Heureusement, dans tout ce micmac assez passable émergent de temps en temps quelques bonnes idées et quelques bons concepts. Le principe des auras de fatalité, notamment, qui transforme les Scions en véritables aimants à catastrophes, est une véritable niche à idée et donne de nombreuses inspirations pour créer des one-shot ou des campagnes. De plus, une fois n’est pas coutume, les personnages prétirés proposés sont bons et donnent envie d’être joués. Au final, donc, il y a énormément de potentiel dans le background, mais cela demande clairement un certain travail de la part du MJ pour ne pas que le jeu se transforme en un Hercule-like contemporain.

Le système de jeu, quant à lui, risque également de ne pas faire l’unanimité. N’y allons pas par quatre chemins : c’est du White Wolf pur et dur tendance Vampire la Mascarade ou Loup Garou l’apocalypse. Cela signifie, en quelques mots, que le système consiste à lancer des bols de dés et à compter le nombre de succès. Bien évidemment, ce système comporte de vrais avantages – facilité d’apprentissage, fluidité – mais également la même grosse faille qu’auparavant : les combats deviennent vite des jeux de combos dans lequel tout meneur de jeu consciencieux se doit d’étudier à la loupe les capacités et pouvoirs qu’il donne aux adversaires des joueurs, sous peine de voir ce dernier littéralement éclaté en deux rounds de jeu. Ici, suivant les goût de chacun, le système pourra plaire comme rebuter ; personnellement, il m’a agréablement rappelé mes jeunes années passées sur Dark Ages
Enfin, le début de campagne proposé se révèle relativement décevante en ce que la première partie n’exploite pas énormément les possibilité de l’univers et ne propose qu’une histoire somme toute classique sur le fond. Néanmoins, les personnages prétirés proposés pour jouer la chronique sont une fois de plus sympathiques et leurs backgrounds sont en partie exploité. À noter que si cette première partie ne comble pas totalement les espérances, elle s’avère pourtant sympathique et donne clairement envie de jouer la suite.

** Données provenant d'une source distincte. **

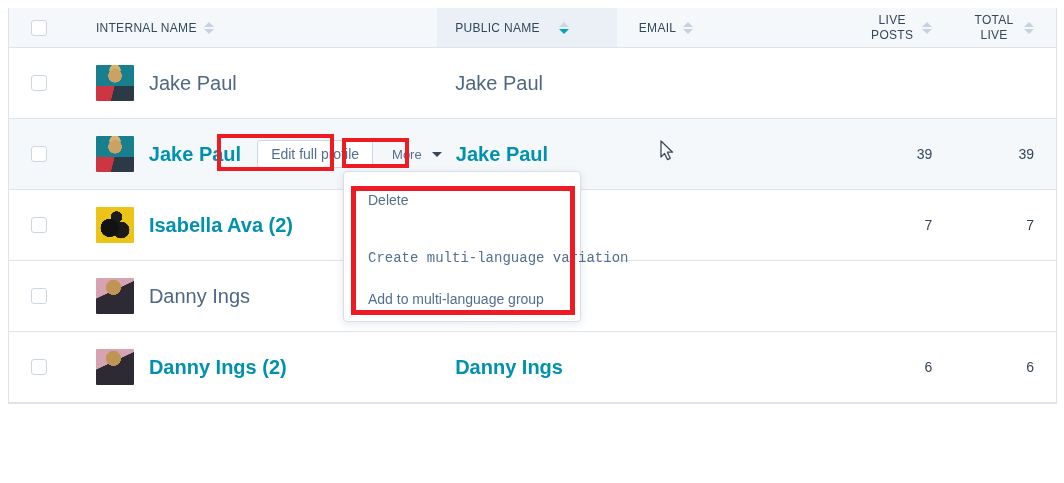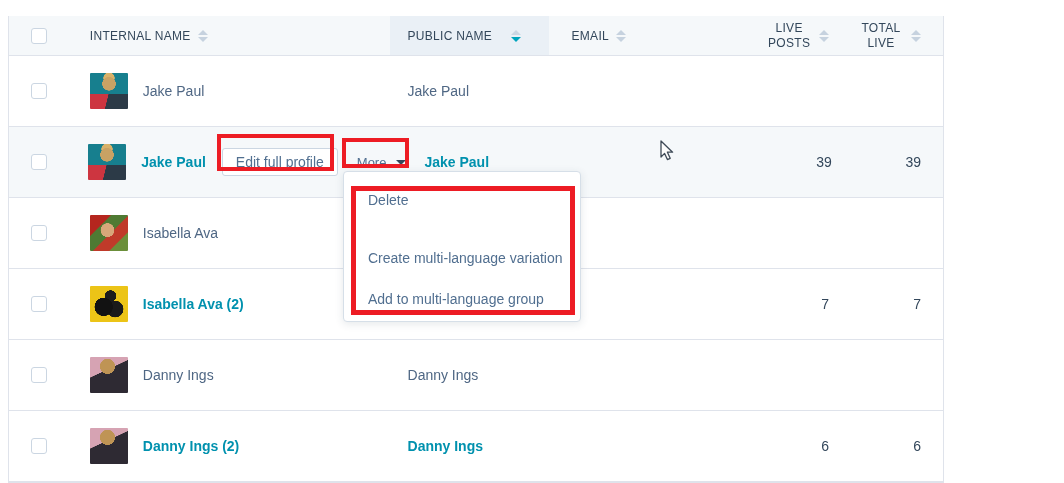--- a/index.html
+++ b/index.html
@@ -1,22 +1,22 @@
 <!DOCTYPE html>
 <html><head>
 <meta charset="utf-8">
 <style>
   * { margin:0; padding:0; box-sizing:border-box; }
   html,body { width:1064px; height:483px; background:#fff; overflow:hidden;
     font-family:"Liberation Sans","DejaVu Sans",sans-serif; }
   .page { position:relative; width:1064px; height:483px; background:#fff; }
 
   
-  .table-wrap { position:absolute; left:8px; top:8px; width:936px;
-    border:1px solid #dfe3eb; border-top:none; background:#fff;margin-top:8px; }
+  .table-wrap { position:absolute; left:8px; top:8px; width:1049px;
+    border:1px solid #dfe3eb; border-top:none; background:#fff; }
   .thead { display:flex; height:40px; background:#f5f8fa; border-bottom:1px solid #dfe3eb;
     align-items:center; }
   .th { display:flex; align-items:center; height:100%; font-size:12px; color:#33475b;
     letter-spacing:.3px; font-weight:400; }
   .row { display:flex; height:71px; border-bottom:1px solid #dfe3eb; background:#fff;
     align-items:center; }
   .row.hovered { background:#f5f8fa; }
 
   .col-check   { width:72px;  padding-left:22px; display:flex; align-items:center; }
   .col-internal{ width:357px; padding-left:15px; display:flex; align-items:center; }
@@ -33,21 +33,21 @@
   .sort i { display:block; width:0; height:0; border-left:5px solid transparent;
     border-right:5px solid transparent; }
   .sort .up   { border-bottom:5px solid #c6d2df; }
   .sort .down { border-top:5px solid #c6d2df; }
   .sort.desc-active .down { border-top-color:#00a4bd; }
   .sort.desc-active .up   { border-bottom-color:#cbd6e2; }
   .th-label2 { max-width:46px; text-align:center; line-height:1.25; }
   .th.sorted-col { background:#eaf0f6; }
 
   
-  .name { font-size:14px; color:#4f6784; white-space:nowrap; }
+  .name { font-size:20px; color:#4f6784; white-space:nowrap; }
   .name.link { color:#0091ae; font-weight:600; }
   .num { font-size:14px; color:#33475b; }
   .avatar { width:38px; height:36px; margin-right:15px; flex:none; border-radius:1px; }
 
   .av-jake { background-image:
       radial-gradient(circle at 50% 30%, #c9a264 0 21%, rgba(0,0,0,0) 22%),
       radial-gradient(circle at 50% 14%, #d8b26a 0 15%, rgba(0,0,0,0) 16%),
       linear-gradient(104deg, #cd3540 0 44%, #2c3a47 45%);
     background-size:100% 100%,100% 100%,100% 42%;
     background-position:0 0,0 0,0 100%; background-repeat:no-repeat;
@@ -74,21 +74,21 @@
     font-size:13px; color:#516f90; cursor:pointer; white-space:nowrap; }
   .caret { width:0; height:0; border-left:5px solid transparent;
     border-right:5px solid transparent; border-top:5px solid #33475b; }
 
   
   .dropdown { position:absolute; left:343px; top:171px; width:238px; height:151px;
     background:#fff; border:1px solid #d6dfe8; border-radius:4px;
     box-shadow:0 2px 8px rgba(45,62,80,.12); z-index:20; }
   .menu-item { position:absolute; left:24px; font-size:14px; color:#516f90;
     white-space:nowrap; cursor:pointer; }
-  .mi-0 { top:20px; } .mi-1 { top:78px; } .mi-2 { top:119px; }
+  .mi-0 { top:20px; } .mi-1 { top:78px;font-family:Liberation Mono, monospace; } .mi-2 { top:119px; }
 
   
   .redbox { position:absolute; border:4px solid #ed1c24; z-index:30; pointer-events:none; }
   .rb-edit { left:217px; top:134px; width:117px; height:37px; }
   .rb-more { left:342px; top:138px; width:67px;  height:30px; }
   .rb-menu { left:351px; top:186px; width:224px; height:129px; border-width:5px; }
 
   .cursor { position:absolute; left:660px; top:140px; z-index:40; pointer-events:none; }
 </style>
 </head>
@@ -185,42 +185,20 @@
       <span class="name f-email"></span>
     </div>
     <div class="col-live">
       <span class="num f-live">39</span>
     </div>
     <div class="col-total">
       <span class="num f-total">39</span>
     </div>
   </div>
 
-  <div class="row">
-    <div class="col-check">
-      <span class="checkbox"></span>
-    </div>
-    <div class="col-internal">
-      <span class="avatar av-isa1"></span>
-      <span class="name f-internal">Isabella Ava</span>
-
-    </div>
-    <div class="col-public">
-      <span class="name f-public"></span>
-    </div>
-    <div class="col-email">
-      <span class="name f-email"></span>
-    </div>
-    <div class="col-live">
-      <span class="num f-live"></span>
-    </div>
-    <div class="col-total">
-      <span class="num f-total"></span>
-    </div>
-  </div>
 
   <div class="row">
     <div class="col-check">
       <span class="checkbox"></span>
     </div>
     <div class="col-internal">
       <span class="avatar av-isa2"></span>
       <span class="name f-internal link">Isabella Ava (2)</span>
 
     </div>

La conclusion de à propos du Jeu de rôle : Scion [2008]

Vincent L.
65

Scion est un jeu qui possède un potentiel énorme ; malheureusement - par faute de place lié à l'obligation d'expliquer totalement le système de jeu - ce premier volet n’en exploite pas grand chose et s’avère même lacunaire, voire décevant, sur bon nombre d’aspects. Néanmoins, si le jeu et sa campagne tiennent toutes les promesses faites dans ce premier opus, il y a fort à parier que les deux ouvrages suivants seront anthologiques !

Que faut-il en retenir ?

  • Ouvrage superbe, maquette claire et aérée,
  • Une philosophie de jeu assez jouissive,
  • De très bonnes idées de jeu,
  • Une campagne livrée clé en main,
  • Donne envie de lire la suite.

Que faut-il oublier ?

  • Background très, mais alors très léger,
  • Un début de campagne prometteur, mais bateau,
  • Une nouvelle d’introduction particulièrement misérable.